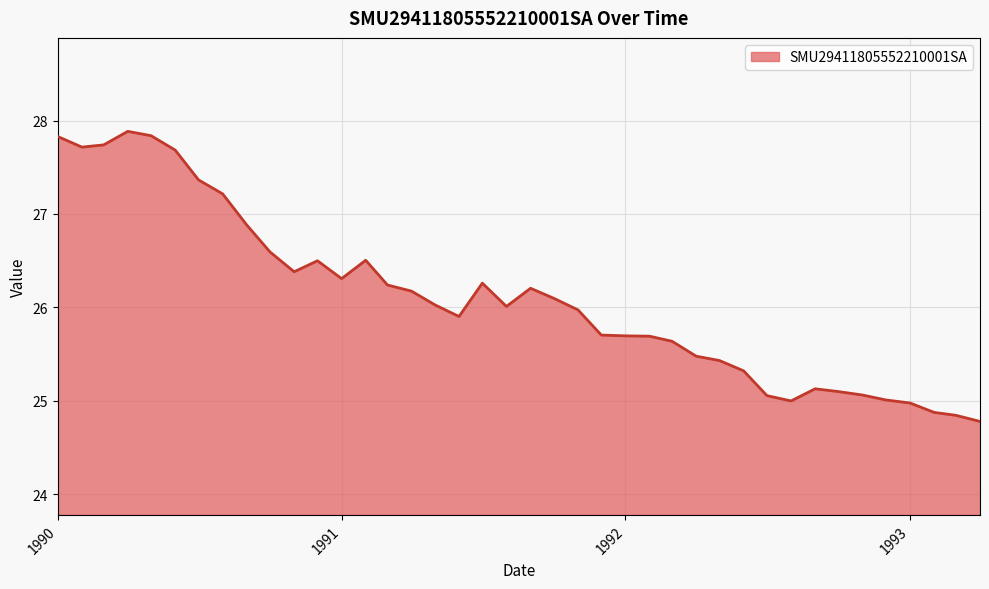

What is the difference between the maximum and minimum values?

3.1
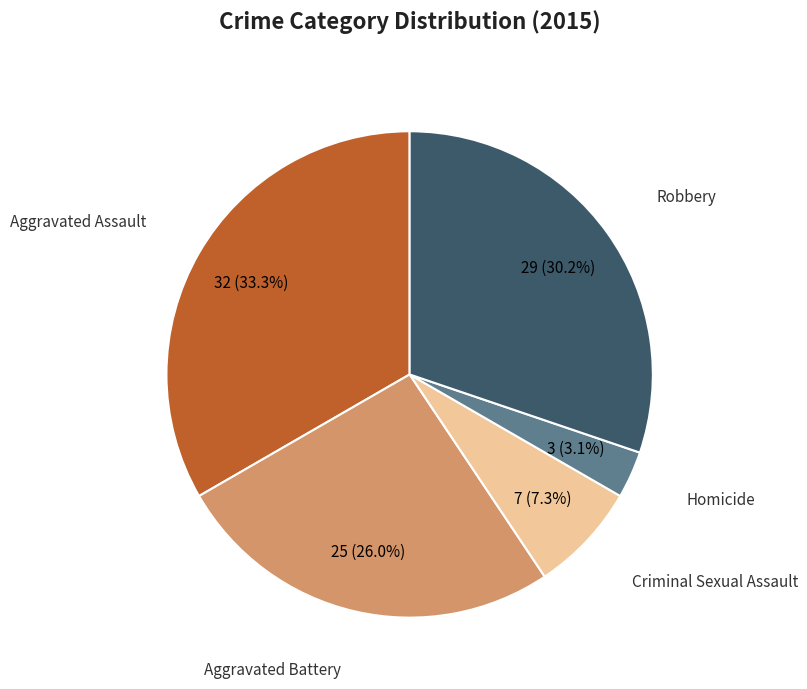

To the nearest percent, what is the average slice percentage?

20%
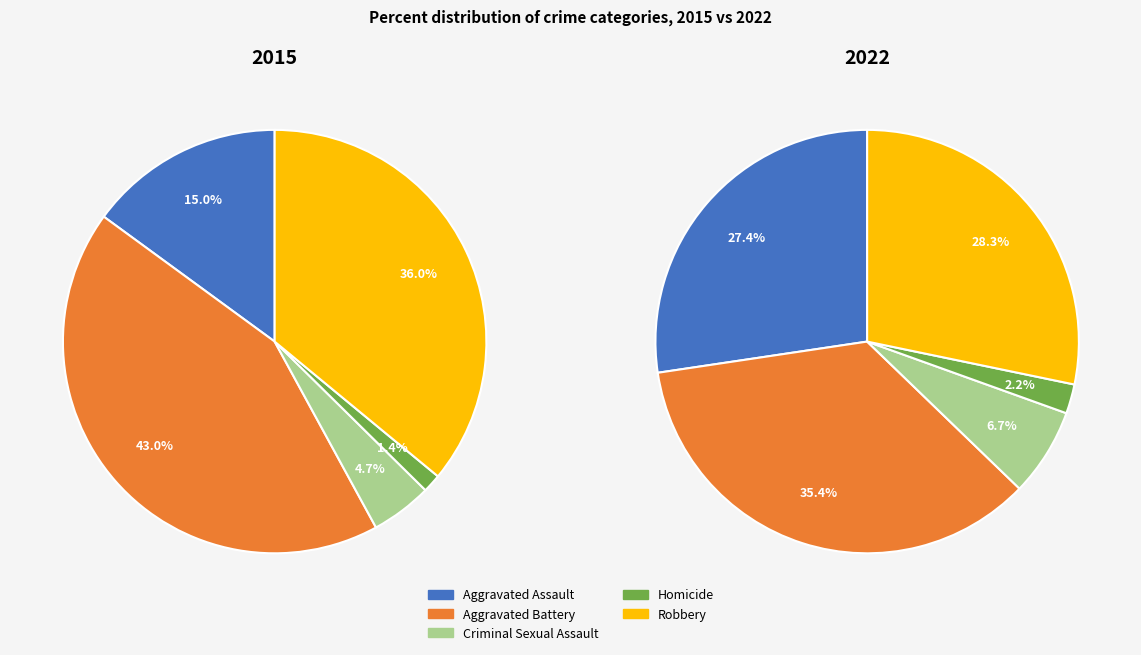

How many segments does this pie chart have?

5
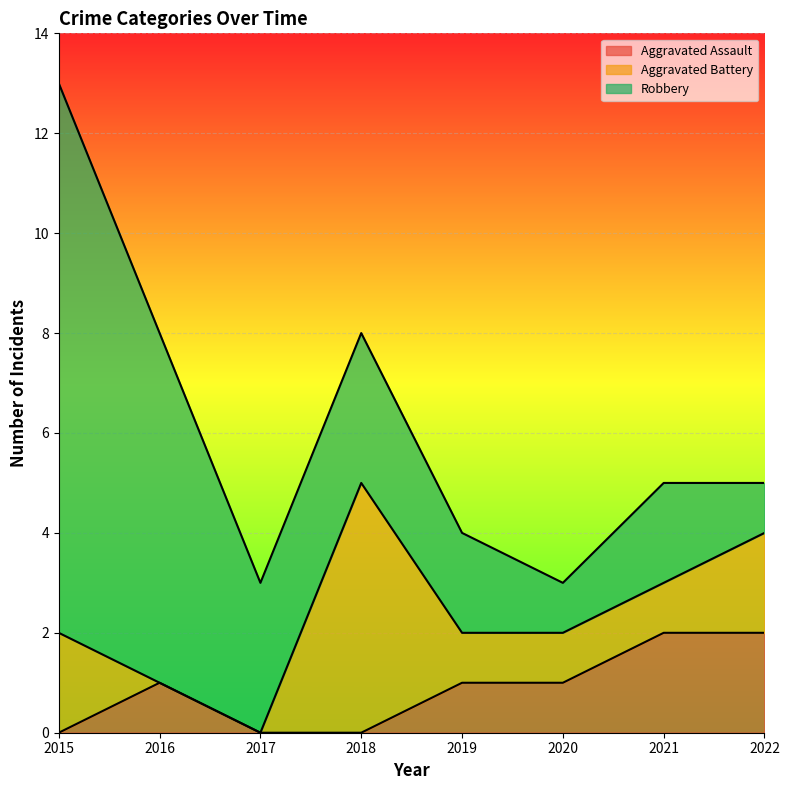

How many lines are shown in the chart?

3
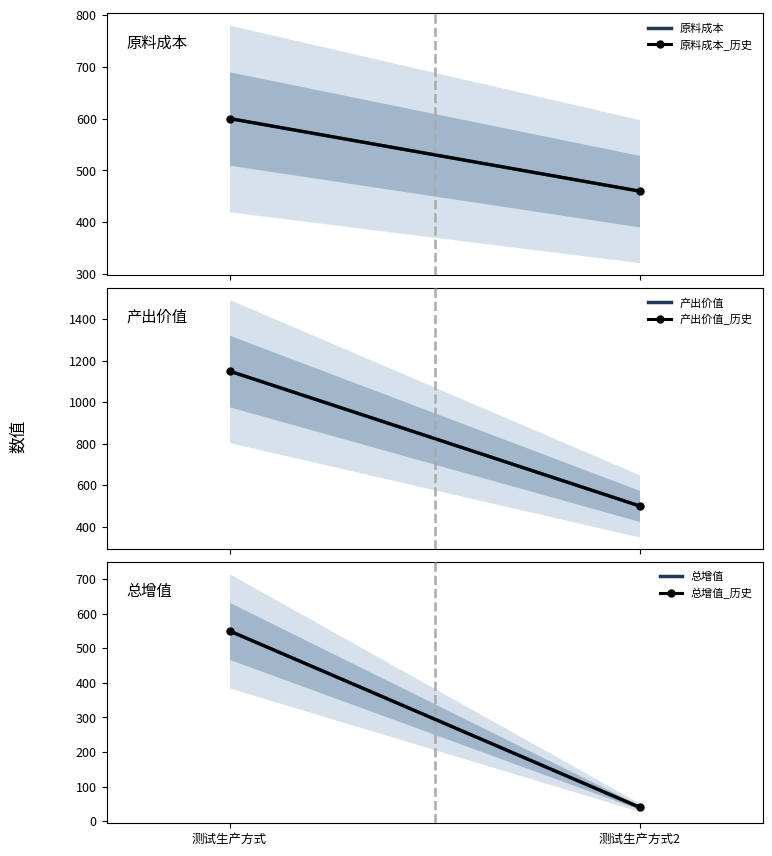

What is the sum of the 原料成本 values at 测试生产方式 and 测试生产方式2?

1060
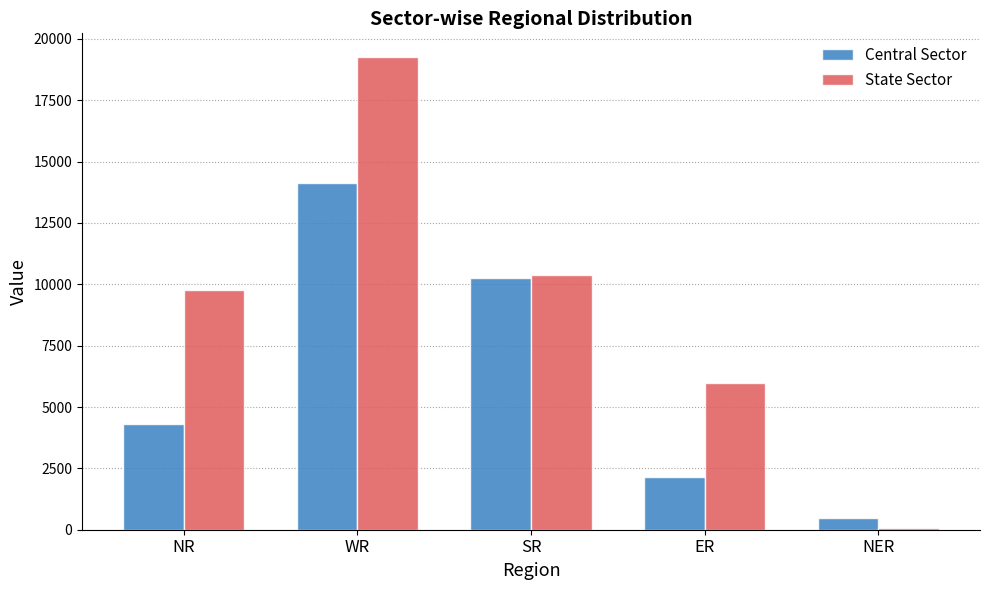

Does the chart contain stacked bars?

No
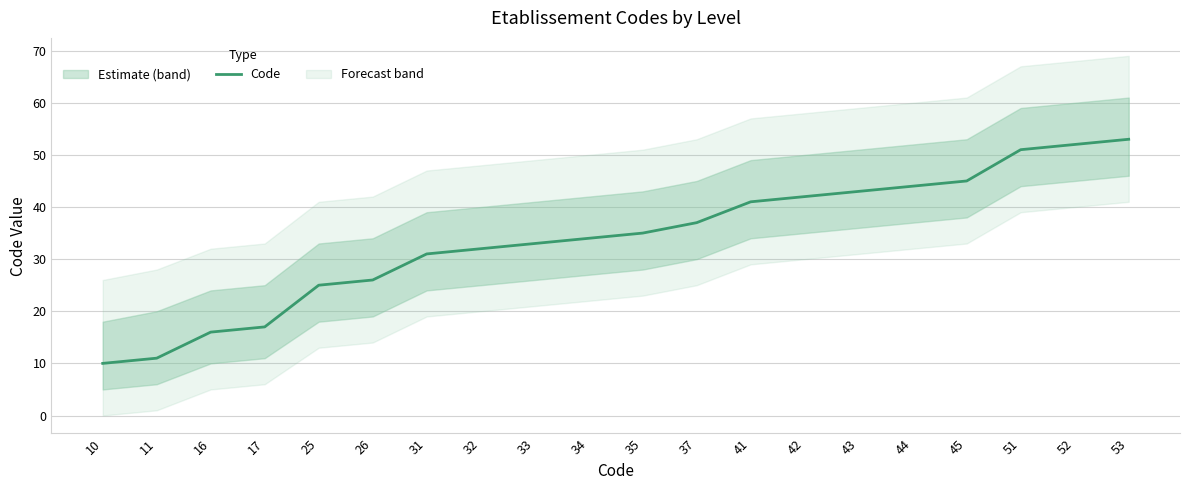

Where does the data first go above 35?

37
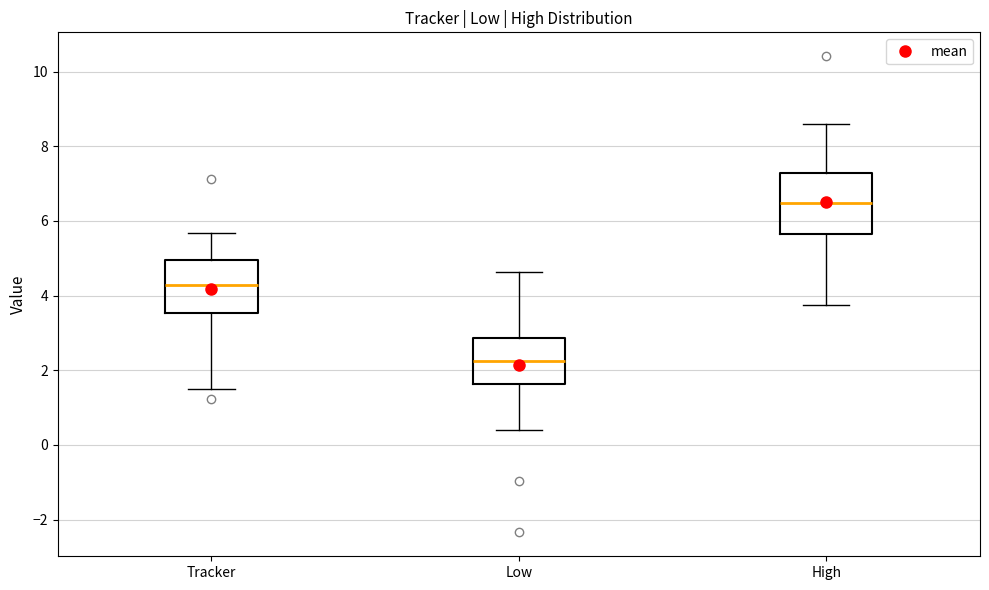

Which box's median line is the highest?

High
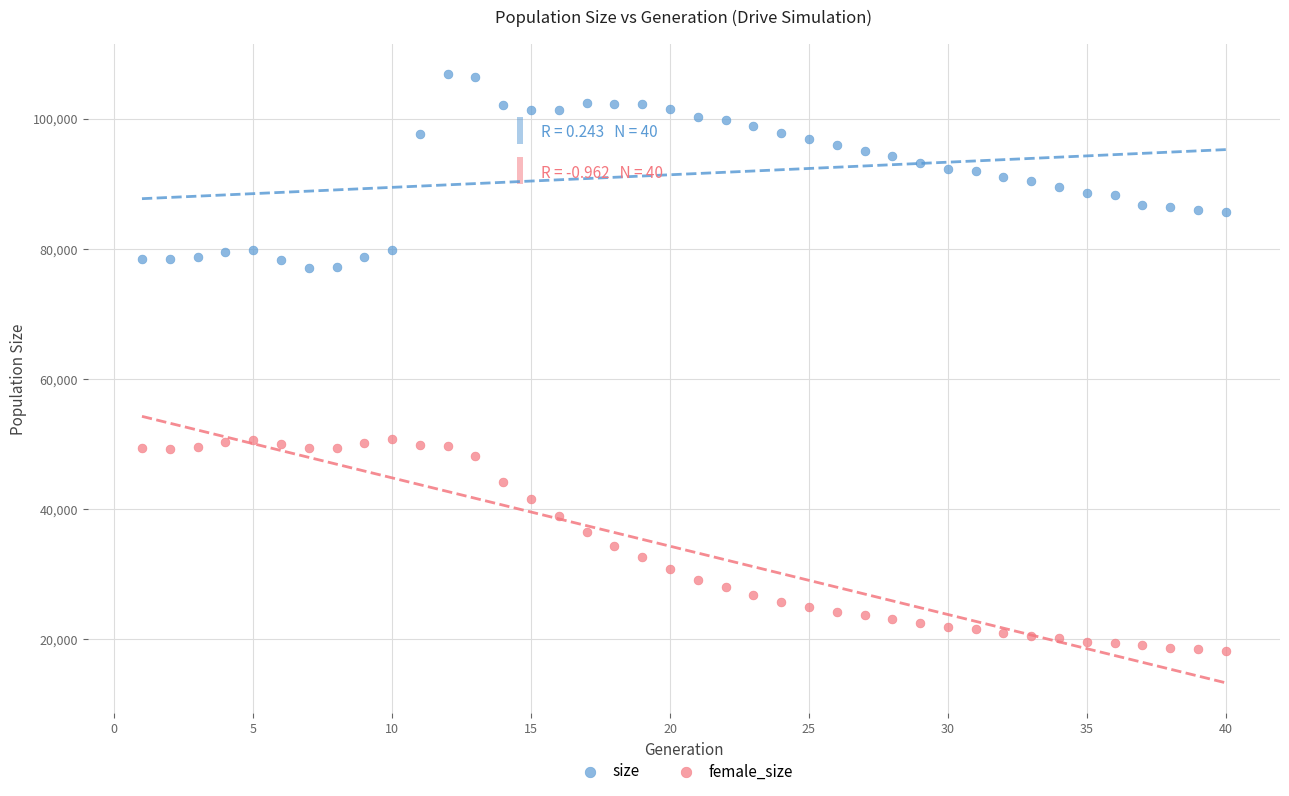

What are all the series names shown in the legend?

size, female_size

_ _ _ _ _ _ _

WHAT IS BEING ASKED: Please copy out the listing above word for word, leaving out the pictures.

SOLUTION TO THIS TASK:
What is the difference between the maximum and minimum values?

3.1

To the nearest percent, what is the average slice percentage?

20%

How many segments does this pie chart have?

5

How many lines are shown in the chart?

3

What is the sum of the 原料成本 values at 测试生产方式 and 测试生产方式2?

1060

Does the chart contain stacked bars?

No

Where does the data first go above 35?

37

Which box's median line is the highest?

High

What are all the series names shown in the legend?

size, female_size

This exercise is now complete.